OTTAWA - Call it a fresh start for everybody.
The Senators officially kicked off the Paul MacLean era Saturday as 59 players hit the ice at the Bell Sensplex for training camp under the watchful eye of the new coach, who was barking out instructions if he didn’t like what he saw.
While MacLean joked he might “not have a voice” Sunday, there’s plenty of teaching left for him to do before the Senators open the season Oct. 7 against the Red Wings.
And everybody wants to impress the new boss.
“You’re trying to put your best foot forward,” said centre Jason Spezza. “It doesn’t matter whether it’s me, (Daniel Alfredsson), (Mika) Zibanejad or (Stephane) Da Costa, it’s a coach that you don’t know, so you’re trying to make a good impression.
“When you bring in a whole staff and a new coach, I think it creates a bit of excitement. You want to show well yourself. So it puts everybody on an even playing field.”
The difference from past camps was noticeable to the players.
“It was good. It was pretty fast-paced with a lot of skating,” said Alfredsson.
Making his debut as an NHL bench boss, MacLean’s message to the players was simple in a meeting Friday. He wants them to seize the chance to get the Senators back to respectability.
“I told them it’s a great opportunity for us as a group to come together and to work together on a daily basis to get a little it better,” said MacLean. “We’ve got an opportunity here to build a foundation for down the road.
“We’re going to be a team to be reckoned with on a nightly basis and I think that’s a great opportunity for myself, the veterans on this team and the young players on this team. That was my biggest message: The opportunity and how hard it is to be that type of team.”
The opportunity to impress is not lost on the players because with a new coaching staff, nobody knows what any of the lines or defensive pairings will be.
“What creates the excitement is we don’t know what type of team we’re going to be and we have to work towards getting to where we want to be,” said Spezza.
“By having a little bit of not knowing what’s going on and who’s going to be on the team creates the excitement. Maybe in other years, we’ve known what the lineup is going to be and who’s going to play with who. Maybe we’re a little more enthused about how things will shake down for us.”

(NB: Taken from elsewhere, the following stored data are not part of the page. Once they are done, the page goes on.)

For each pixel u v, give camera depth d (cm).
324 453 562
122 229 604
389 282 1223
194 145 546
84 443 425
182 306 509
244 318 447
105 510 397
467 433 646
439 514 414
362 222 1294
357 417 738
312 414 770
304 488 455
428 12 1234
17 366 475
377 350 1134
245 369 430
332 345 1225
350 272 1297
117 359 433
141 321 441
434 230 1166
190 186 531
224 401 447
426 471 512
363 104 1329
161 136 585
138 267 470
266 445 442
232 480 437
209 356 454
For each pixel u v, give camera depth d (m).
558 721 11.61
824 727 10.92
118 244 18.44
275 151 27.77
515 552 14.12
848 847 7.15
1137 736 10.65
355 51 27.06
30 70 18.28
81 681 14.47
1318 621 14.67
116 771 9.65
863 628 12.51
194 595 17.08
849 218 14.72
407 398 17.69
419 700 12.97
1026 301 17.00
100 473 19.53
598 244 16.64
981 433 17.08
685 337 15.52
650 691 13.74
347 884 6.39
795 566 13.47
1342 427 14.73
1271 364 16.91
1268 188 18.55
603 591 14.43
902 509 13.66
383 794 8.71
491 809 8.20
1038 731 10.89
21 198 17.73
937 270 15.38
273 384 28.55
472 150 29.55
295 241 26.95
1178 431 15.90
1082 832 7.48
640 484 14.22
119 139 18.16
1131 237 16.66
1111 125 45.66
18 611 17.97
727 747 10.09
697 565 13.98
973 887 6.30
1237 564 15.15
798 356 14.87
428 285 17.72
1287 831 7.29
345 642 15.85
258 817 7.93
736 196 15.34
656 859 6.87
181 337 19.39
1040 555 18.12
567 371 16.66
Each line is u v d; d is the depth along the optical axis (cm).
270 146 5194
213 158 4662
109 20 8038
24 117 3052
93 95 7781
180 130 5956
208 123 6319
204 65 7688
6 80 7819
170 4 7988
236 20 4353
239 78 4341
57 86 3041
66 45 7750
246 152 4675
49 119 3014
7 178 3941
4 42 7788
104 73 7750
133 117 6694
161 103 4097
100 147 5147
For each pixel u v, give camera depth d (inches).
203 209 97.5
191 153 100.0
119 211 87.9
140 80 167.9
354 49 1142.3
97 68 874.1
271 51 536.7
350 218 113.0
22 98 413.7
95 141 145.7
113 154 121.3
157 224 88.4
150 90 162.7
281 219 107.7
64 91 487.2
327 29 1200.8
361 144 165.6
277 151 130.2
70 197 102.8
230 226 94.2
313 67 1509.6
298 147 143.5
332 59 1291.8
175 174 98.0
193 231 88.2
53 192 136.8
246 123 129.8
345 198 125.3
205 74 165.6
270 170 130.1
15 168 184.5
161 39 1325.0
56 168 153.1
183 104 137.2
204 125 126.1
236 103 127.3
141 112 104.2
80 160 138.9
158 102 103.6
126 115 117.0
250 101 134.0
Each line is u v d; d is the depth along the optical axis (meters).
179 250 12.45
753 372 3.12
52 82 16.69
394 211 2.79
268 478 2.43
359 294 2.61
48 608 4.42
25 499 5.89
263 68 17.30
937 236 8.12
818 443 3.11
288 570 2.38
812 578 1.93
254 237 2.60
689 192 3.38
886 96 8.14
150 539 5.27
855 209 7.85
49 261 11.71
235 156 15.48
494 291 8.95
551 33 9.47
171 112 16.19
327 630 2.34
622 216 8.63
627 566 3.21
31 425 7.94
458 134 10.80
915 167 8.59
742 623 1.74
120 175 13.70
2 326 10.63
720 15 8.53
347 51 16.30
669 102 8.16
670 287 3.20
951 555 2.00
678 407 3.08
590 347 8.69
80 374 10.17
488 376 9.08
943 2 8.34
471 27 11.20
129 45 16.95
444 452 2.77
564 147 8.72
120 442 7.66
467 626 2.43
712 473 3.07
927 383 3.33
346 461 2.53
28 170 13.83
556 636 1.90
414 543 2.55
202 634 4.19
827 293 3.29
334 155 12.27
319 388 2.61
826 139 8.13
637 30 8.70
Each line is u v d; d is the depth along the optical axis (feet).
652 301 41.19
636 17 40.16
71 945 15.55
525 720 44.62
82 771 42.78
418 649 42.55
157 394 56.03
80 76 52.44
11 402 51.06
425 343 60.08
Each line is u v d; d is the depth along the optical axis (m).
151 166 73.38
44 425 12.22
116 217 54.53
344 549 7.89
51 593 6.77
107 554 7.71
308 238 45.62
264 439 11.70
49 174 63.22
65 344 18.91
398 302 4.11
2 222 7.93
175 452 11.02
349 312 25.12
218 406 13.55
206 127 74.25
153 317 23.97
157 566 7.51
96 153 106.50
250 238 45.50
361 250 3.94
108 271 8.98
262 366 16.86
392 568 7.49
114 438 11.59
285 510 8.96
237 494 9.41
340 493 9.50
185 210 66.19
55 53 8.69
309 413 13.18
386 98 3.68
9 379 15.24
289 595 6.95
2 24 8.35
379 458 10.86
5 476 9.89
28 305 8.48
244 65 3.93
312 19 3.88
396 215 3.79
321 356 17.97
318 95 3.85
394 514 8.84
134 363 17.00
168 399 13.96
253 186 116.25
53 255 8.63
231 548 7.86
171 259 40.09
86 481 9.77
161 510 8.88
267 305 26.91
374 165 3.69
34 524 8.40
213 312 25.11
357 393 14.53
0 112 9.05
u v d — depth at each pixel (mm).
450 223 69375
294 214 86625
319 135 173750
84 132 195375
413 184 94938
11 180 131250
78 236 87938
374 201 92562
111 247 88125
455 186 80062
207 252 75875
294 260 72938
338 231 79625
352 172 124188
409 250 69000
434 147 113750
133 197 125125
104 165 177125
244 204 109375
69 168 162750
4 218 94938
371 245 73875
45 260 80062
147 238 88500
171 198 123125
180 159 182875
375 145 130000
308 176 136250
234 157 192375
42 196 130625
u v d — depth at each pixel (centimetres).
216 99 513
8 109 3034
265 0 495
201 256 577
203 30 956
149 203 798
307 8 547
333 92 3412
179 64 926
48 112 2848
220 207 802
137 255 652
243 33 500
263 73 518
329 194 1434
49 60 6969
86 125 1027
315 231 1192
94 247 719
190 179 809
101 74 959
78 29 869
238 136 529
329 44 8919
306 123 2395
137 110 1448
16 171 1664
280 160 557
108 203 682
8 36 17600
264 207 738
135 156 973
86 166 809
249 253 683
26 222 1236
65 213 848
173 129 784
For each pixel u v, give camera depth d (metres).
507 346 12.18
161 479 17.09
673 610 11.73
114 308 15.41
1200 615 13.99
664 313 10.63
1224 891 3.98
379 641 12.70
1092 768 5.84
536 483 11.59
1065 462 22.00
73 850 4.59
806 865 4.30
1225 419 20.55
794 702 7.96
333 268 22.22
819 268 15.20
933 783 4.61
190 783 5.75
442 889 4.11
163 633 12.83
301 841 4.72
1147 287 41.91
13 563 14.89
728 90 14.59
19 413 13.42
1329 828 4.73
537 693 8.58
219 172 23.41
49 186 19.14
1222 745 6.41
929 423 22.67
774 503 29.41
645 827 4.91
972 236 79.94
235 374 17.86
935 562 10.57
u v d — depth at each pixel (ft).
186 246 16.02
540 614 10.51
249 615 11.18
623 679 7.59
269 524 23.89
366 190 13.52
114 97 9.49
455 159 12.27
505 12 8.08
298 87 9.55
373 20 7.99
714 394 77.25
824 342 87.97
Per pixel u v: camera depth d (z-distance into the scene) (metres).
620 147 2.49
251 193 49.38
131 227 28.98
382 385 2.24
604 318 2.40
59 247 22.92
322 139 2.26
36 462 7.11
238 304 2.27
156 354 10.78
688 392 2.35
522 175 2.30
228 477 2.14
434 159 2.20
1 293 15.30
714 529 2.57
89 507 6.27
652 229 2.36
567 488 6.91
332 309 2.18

MacLean was active on Day 1 of camp. He stopped drills when he didn’t like what was being done. He made sure the players understood exactly what he wanted.
Alfredsson said he’ll have a better idea in the next couple of days how MacLean’s approach differs from camps in the past.
“I can’t (say) after one day,” said Alfredsson. “We’ll give it more time. Just talking to (MacLean) and with the meeting we had, it’s pretty clear what he wants us to do and he expects everybody to follow.
“He understands that mistakes are going to be made, but if we’re a good skating team, we can make up for those mistakes and I think that’s why we’re going to skate a lot in camp.”